There are many manufacturing companies that produce and reprocess single use medical devices safe and efficiently.

=== Elcam Medical ===
A world class producer of disposable medical devices and components for the OEM market, and a provider of innovative solutions for specialised flow control needs.

=== Cadence Inc. ===
A single use medical device manufacturer catering for the OEM market. Their headquarters are in Staunton, Virginia.

=== Sterling Industries ===
Sterling Industries is a medical device contract manufacturer that assists medical device OEMs and scale-up companies with the production of their single-use medical devices.

== Reprocessing companies ==

=== Innovative Health ===
A reprocessing company, which specializes in the safe remanufacturing of SUDs, specifically Electrophysiology devices. The company is focused in efforts of making cardiology SUDS more sustainable, and the company is located in Scottsdale, Arizona.

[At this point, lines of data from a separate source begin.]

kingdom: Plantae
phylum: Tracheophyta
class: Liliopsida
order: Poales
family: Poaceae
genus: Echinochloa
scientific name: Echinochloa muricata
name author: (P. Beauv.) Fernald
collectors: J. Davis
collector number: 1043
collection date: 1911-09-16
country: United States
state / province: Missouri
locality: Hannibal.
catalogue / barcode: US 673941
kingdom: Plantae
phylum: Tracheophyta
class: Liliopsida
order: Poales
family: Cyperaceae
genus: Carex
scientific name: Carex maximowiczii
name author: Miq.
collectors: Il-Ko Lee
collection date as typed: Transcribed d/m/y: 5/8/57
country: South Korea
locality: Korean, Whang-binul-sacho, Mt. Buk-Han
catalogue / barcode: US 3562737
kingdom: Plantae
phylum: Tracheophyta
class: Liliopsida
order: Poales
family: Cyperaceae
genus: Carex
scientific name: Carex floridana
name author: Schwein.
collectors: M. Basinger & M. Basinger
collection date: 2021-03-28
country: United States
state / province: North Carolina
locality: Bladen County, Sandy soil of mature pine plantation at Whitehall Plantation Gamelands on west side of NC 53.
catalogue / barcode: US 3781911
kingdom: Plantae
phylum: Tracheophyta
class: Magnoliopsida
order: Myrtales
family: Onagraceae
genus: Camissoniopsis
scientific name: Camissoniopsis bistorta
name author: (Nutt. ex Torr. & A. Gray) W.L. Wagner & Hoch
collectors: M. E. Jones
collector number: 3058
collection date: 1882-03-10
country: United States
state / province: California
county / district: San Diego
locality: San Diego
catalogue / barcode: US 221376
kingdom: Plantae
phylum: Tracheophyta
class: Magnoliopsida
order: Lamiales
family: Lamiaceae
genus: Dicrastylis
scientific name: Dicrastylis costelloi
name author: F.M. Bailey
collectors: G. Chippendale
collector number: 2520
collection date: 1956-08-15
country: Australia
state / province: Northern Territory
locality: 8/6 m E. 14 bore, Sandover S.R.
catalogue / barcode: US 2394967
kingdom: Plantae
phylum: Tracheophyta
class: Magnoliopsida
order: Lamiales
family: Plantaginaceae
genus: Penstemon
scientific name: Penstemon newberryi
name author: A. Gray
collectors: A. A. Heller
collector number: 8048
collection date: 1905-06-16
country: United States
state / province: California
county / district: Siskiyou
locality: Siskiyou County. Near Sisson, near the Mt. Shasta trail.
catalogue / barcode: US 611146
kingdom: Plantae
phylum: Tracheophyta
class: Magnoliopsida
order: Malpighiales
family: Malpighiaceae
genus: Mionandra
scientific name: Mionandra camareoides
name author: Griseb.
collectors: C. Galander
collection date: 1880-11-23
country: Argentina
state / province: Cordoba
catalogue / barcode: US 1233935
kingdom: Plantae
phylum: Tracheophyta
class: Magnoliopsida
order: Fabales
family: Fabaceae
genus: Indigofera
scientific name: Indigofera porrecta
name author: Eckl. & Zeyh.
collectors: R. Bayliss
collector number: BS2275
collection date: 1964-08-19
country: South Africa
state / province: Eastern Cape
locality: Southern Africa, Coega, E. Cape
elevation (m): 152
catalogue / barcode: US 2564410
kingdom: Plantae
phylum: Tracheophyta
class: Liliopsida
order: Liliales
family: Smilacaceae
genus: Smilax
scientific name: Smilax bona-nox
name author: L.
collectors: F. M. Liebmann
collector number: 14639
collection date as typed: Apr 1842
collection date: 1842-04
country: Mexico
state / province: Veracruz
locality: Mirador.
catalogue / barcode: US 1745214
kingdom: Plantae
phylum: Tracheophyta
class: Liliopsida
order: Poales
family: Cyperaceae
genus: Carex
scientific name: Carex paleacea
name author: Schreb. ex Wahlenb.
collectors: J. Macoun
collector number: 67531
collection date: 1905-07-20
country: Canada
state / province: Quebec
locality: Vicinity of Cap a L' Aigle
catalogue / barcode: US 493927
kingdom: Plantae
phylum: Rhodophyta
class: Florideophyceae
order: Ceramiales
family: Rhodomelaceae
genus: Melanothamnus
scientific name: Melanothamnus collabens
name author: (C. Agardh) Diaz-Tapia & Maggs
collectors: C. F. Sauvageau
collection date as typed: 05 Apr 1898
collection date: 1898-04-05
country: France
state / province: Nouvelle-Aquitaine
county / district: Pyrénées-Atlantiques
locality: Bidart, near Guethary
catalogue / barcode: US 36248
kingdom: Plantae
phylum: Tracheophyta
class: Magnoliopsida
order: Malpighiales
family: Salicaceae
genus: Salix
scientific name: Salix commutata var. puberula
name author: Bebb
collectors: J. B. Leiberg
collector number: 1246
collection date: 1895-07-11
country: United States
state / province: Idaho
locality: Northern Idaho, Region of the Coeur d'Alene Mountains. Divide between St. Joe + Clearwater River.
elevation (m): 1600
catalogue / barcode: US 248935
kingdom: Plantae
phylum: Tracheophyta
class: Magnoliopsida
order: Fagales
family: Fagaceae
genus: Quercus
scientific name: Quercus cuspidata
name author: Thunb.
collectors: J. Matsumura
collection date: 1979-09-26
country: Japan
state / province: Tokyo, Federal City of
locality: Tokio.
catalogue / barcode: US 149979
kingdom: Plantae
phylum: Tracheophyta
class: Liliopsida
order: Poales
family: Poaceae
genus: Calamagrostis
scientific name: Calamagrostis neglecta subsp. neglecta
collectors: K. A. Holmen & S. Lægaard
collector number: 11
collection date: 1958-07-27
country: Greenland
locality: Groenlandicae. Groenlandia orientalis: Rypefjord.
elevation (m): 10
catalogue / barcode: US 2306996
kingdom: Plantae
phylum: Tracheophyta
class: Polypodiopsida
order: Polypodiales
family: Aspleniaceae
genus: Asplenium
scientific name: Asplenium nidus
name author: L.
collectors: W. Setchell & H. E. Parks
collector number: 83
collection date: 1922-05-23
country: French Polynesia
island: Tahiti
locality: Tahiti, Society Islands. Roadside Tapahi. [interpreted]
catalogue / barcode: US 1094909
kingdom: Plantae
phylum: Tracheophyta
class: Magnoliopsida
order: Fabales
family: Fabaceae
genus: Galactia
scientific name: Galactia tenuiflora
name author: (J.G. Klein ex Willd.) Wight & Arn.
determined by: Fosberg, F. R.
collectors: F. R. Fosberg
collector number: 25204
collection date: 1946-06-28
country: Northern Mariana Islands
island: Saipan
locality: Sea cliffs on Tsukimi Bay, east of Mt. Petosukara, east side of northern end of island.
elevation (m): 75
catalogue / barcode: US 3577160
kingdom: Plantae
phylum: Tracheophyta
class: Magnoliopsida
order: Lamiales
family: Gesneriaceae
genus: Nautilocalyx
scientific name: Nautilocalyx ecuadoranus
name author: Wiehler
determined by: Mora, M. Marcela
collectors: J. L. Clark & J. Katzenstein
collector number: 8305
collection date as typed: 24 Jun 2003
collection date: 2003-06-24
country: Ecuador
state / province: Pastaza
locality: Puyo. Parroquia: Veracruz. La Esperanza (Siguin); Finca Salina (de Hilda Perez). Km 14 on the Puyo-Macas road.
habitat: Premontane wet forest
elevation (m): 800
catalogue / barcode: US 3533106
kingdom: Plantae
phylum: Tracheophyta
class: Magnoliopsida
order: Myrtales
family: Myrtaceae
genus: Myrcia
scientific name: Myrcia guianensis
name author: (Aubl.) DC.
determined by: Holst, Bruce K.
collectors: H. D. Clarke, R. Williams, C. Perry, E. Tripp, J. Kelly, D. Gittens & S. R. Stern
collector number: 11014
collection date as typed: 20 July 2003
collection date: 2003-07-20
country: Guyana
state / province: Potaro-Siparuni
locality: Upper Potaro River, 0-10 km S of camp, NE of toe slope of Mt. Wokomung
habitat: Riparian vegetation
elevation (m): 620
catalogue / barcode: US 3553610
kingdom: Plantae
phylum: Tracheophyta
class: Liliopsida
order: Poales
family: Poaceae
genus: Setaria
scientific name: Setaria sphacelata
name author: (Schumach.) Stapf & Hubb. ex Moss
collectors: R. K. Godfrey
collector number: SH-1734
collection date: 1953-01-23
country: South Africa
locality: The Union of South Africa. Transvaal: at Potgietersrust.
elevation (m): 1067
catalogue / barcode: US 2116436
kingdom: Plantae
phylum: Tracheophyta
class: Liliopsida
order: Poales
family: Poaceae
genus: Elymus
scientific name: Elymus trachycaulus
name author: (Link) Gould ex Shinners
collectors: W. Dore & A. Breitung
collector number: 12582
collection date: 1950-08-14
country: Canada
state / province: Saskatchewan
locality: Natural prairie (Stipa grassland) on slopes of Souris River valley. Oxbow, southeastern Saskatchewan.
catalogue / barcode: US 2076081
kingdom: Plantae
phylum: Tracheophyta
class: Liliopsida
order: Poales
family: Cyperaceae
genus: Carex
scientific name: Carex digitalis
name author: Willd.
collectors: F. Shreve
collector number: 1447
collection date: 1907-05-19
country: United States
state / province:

=== Ascent Healthcare Solutions ===
A multi-million-dollar company formed by two corporations merging in 2005; Vanguard Medical Concepts and Alliance Medical Corporation. Ascent has facilities in two locations where the reprocessing of medical devices is done, Phoenix, Arizona and Lakeland in Florida. It is transported and delivered across various states in North America, providing its services to 1800 hospitals and purchasing organisations. They specialise and offer devices in the cardiovascular, orthopaedics, gastroenterology, and general surgery industries complying to the FDA's 510(k) and Quality System Regulation requirements. Their staff base includes more than 900 employees.

=== ReNu Medical ===
The 100% green FDA-registered medical reprocessing company was founded in 2000 in Everett, Washington. They focus on supplying chain saving and waste elimination, providing instant solutions to rising healthcare prices. They specialise in DVT Garments, Pulse Oximeter Probes and many other SUDs to hospitals and clinics nationwide.